Mendiants et orgueilleux
Il sentit la tristesse l'envahir ; c'était ce qu'il redoutait le plus quand il rendait visite à sa mère. Elle était très forte dans l'art de distiller la tristesse ; elle tissait le malheur comme une araignée sa toile.
(…) Si jamais elle se doutait qu'il allait commencer à quêter de l'argent pour son enterrement ! Il fut tenté de lui dire, rien que pour voir la tête qu'elle ferait. Est-ce qu'elle le maudirait ? Elle n'avait encore jamais usé de ce privilège. La malédiction d'une mère ! Yéghen ne put s'empêcher d'éclater de rire.
Elle s'arrêta brusquement de coudre, parut surprise et choquée.
Comment peux-tu rire, mon fils !
Tu voudrais me voir pleurer ?
Tu n'as pas honte de te moquer de ma misère ?
Mais non, mère. C'est simplement une idée qui m'est venue.

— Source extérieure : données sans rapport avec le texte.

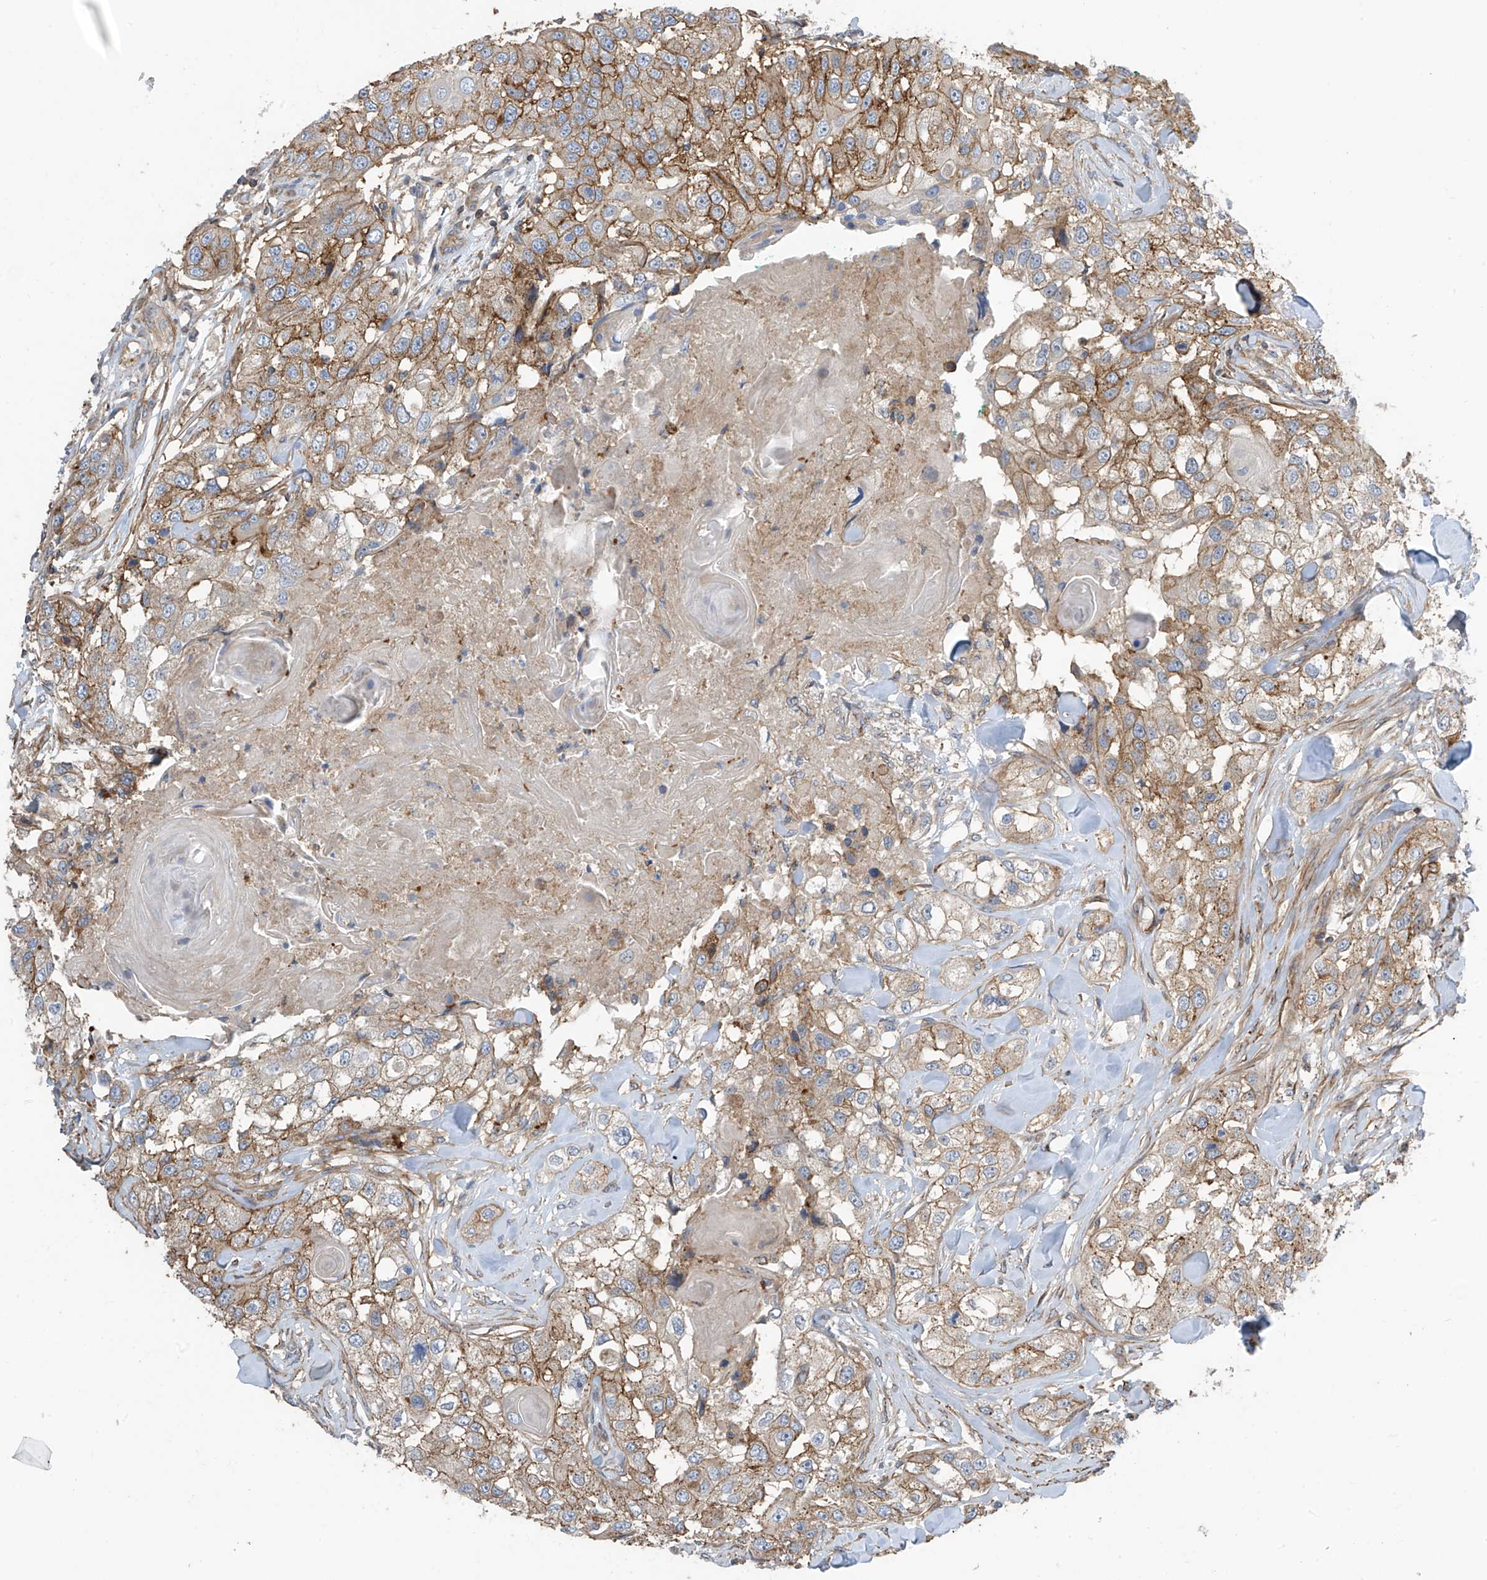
{"staining": {"intensity": "moderate", "quantity": ">75%", "location": "cytoplasmic/membranous"}, "tissue": "head and neck cancer", "cell_type": "Tumor cells", "image_type": "cancer", "snomed": [{"axis": "morphology", "description": "Normal tissue, NOS"}, {"axis": "morphology", "description": "Squamous cell carcinoma, NOS"}, {"axis": "topography", "description": "Skeletal muscle"}, {"axis": "topography", "description": "Head-Neck"}], "caption": "Brown immunohistochemical staining in squamous cell carcinoma (head and neck) exhibits moderate cytoplasmic/membranous expression in about >75% of tumor cells. The protein of interest is shown in brown color, while the nuclei are stained blue.", "gene": "SLC1A5", "patient": {"sex": "male", "age": 51}}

Je ne comprends pas, dit-elle avec amertume. Je ne comprendrais jamais. Comment peux-tu rire dans ce logis misérable !
C'était cela surtout qu'elle ne pouvait lui pardonner : sa frivolité devant la misère. Il n'avait jamais l'air de prendre la misère au sérieux. Elle eût voulu le voir honteux et résigné, passant sa vie à se morfondre. La misère était un état sacré, comment pouvait-il en rire ?
En tout cas, il était temps pour lui de filer ; l'atmosphère commençait à devenir irrespirable. Il se recroquevilla sur sa chaise, recula plus profondément dans l'ombre, et ricana. Le plus dur restait encore à faire.
Mère ! dit-il d'une voix pleurnicharde.
Puisqu'elle ne voulait pas le voir rire, eh bien ! il pleurerait s'il le fallait.
Qu'est-ce que tu veux encore ?
Tu ne pourrais pas me donner cinq piastres, mère ?
Elle poussa un soupir de bête traquée.
Encore ! Quand donc comprendras-tu que je suis pauvre ?
Je le sais, mère !
Non, tu n'as pas l'air de le savoir.
Si je ne le savais pas, je t'aurais demandé beaucoup plus.